- Relief pitcher
- Born: March 28, 1928 Guayubín, Dominican Republic
- Died: February 3, 1977 (aged 48) Guayubín, Dominican Republic
- Batted: RightThrew: Right

MLB debut
- June 5, 1961, for the Milwaukee Braves

Last MLB appearance
- October 1, 1966, for the Atlanta Braves

MLB statistics
- Win–loss record: 7–6
- Earned run average: 3.96
- Strikeouts: 98
- Stats at Baseball Reference

Teams
- Milwaukee/Atlanta Braves (1961, 1964–1966);

= Chi-Chi Olivo =

Dominican baseball player (1928–1977)

Federico Emilio Olivo Maldonado (March 28, 1928 – February 3, 1977) was a Dominican professional baseball player who appeared in 96 games in Major League Baseball as a relief pitcher for the Milwaukee/Atlanta Braves (1961; 1964–1966). Born in Guayubín, he threw and batted right-handed, and was listed as 6 ft 2 in tall and 215 lb. An older brother, Diomedes, was also a major league pitcher.

==Career==
"Chi-Chi" Olivo was 27 years old when he signed with the Milwaukee Braves prior to the 1955 season, and was 35 when he made his major league debut on June 5, 1961. He gave up a home run to the very first batter he faced, Jerry Lynch. He returned to the mound again the next day, and surrendered three earned runs in just a third of an inning.

He pitched once more three days later, but would not return to the majors for another three years. He stumbled in his first two outings of 1964, but settled down substantially from there. Over the month of July, Olivo had a 1.93 earned run average, and held opposing hitters to a .216 batting average. Both of his first two career wins came against the New York Mets on July 26 in a doubleheader at Shea Stadium. Overall, he went 2–1 with a 3.75 ERA and five saves.

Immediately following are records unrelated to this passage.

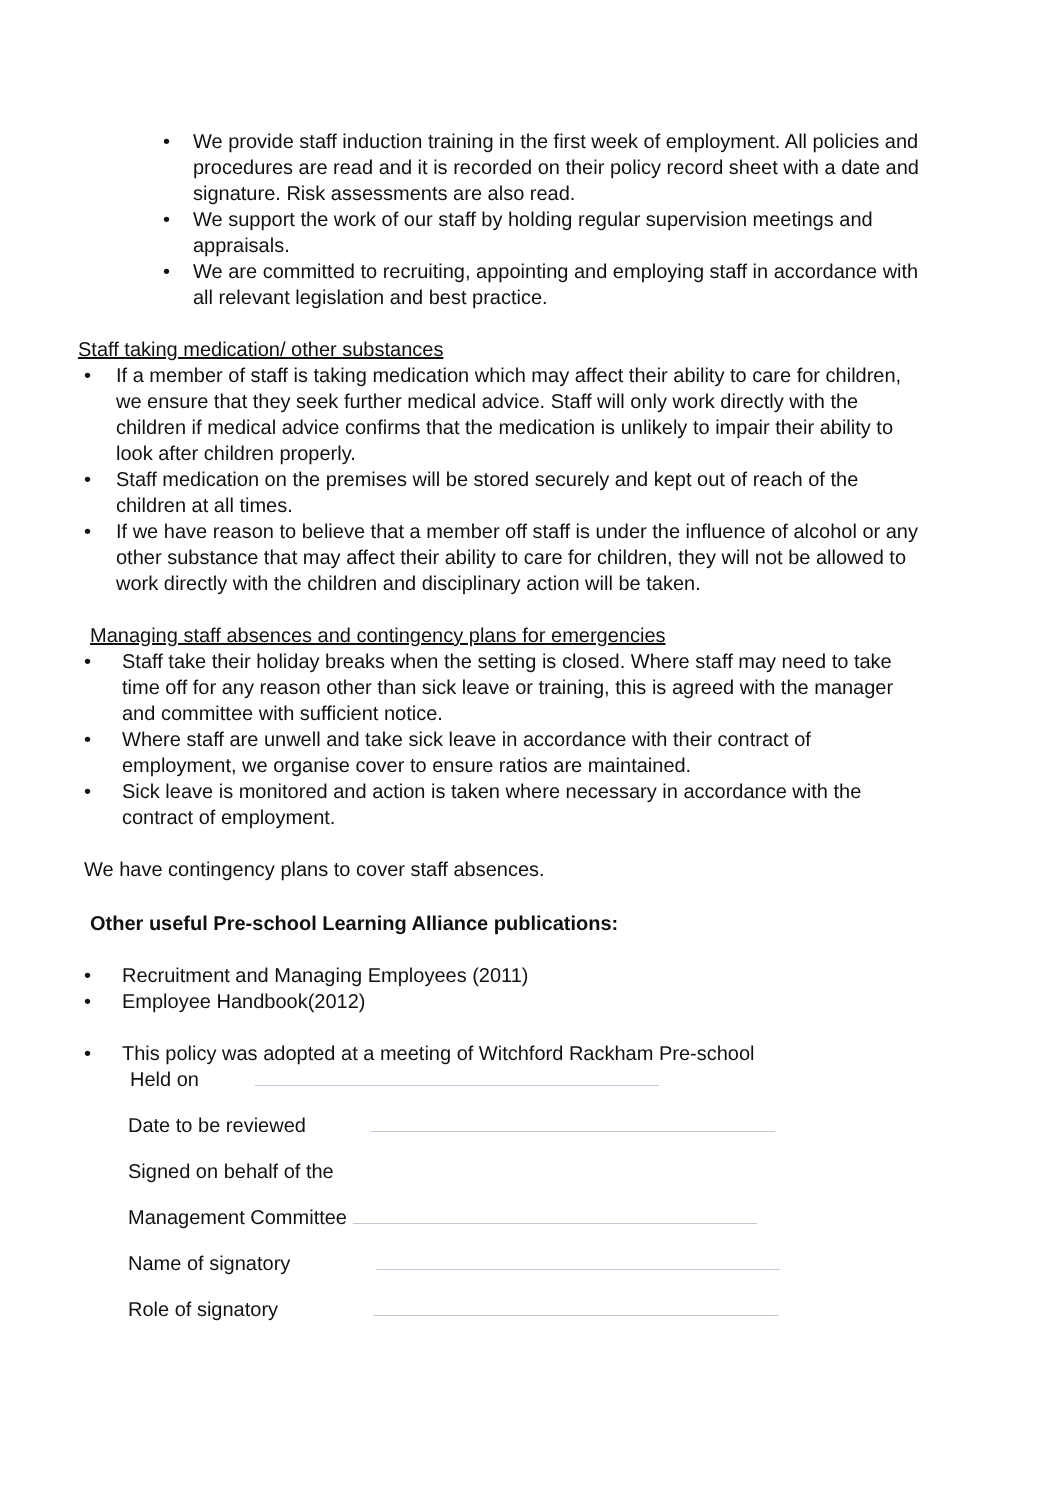• We provide staff induction training in the first week of employment. All policies and procedures are read and it is recorded on their policy record sheet with a date and signature. Risk assessments are also read.
• We support the work of our staff by holding regular supervision meetings and appraisals.
• We are committed to recruiting, appointing and employing staff in accordance with all relevant legislation and best practice.
Staff taking medication/ other substances
• If a member of staff is taking medication which may affect their ability to care for children, we ensure that they seek further medical advice. Staff will only work directly with the children if medical advice confirms that the medication is unlikely to impair their ability to look after children properly.
• Staff medication on the premises will be stored securely and kept out of reach of the children at all times.
• If we have reason to believe that a member off staff is under the influence of alcohol or any other substance that may affect their ability to care for children, they will not be allowed to work directly with the children and disciplinary action will be taken.
Managing staff absences and contingency plans for emergencies
• Staff take their holiday breaks when the setting is closed. Where staff may need to take time off for any reason other than sick leave or training, this is agreed with the manager and committee with sufficient notice.
• Where staff are unwell and take sick leave in accordance with their contract of employment, we organise cover to ensure ratios are maintained.
• Sick leave is monitored and action is taken where necessary in accordance with the contract of employment.
We have contingency plans to cover staff absences.
Other useful Pre-school Learning Alliance publications:
• Recruitment and Managing Employees (2011)
• Employee Handbook(2012)
• This policy was adopted at a meeting of Witchford Rackham Pre-school
Held on
Date to be reviewed
Signed on behalf of the
Management Committee
Name of signatory
Role of signatory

After two April appearances in 1965, Olivo was demoted to the Triple-A Atlanta Crackers. He dominated the International League with a 9–2 record and 1.74 ERA to earn a call back up to Milwaukee that September. He was equally dominant, pitching 91/3 innings, and allowing just one earned run. That one run came against the Los Angeles Dodgers courtesy of a Maury Wills infield bunt single in extra innings. After reaching first, Wills stole second, and came around to score on a two out single by Lou Johnson off Dick Kelley to give Olivo his only loss on the season.

Olivo's final major league season was 1966 for the newly relocated Atlanta Braves. He went 5–4 with a 4.23 ERA and seven saves. That winter, he and outfielder Bill Robinson were dealt to the New York Yankees for third baseman Clete Boyer. He pitched one season for the Yankees' Triple-A affiliate, the Syracuse Chiefs, going 3–0 with a 1.59 ERA in nine starts.

In his 96 MLB games, all in relief, Olivo compiled a 7–6 record with 12 saves and a 3.96 career earned run average. He allowed 129 hits and 50 bases on balls, with 98 strikeouts, in 141 innings pitched.

Olivo also pitched in the Dominican Professional Baseball League for the Tigres del Licey, Aguilas Cibaeñas and Estrellas Orientales, and the Puerto Rican Professional Baseball League with the Criollos de Caguas.

Olivo was the first Major League Baseball player to die in the Dominican Republic.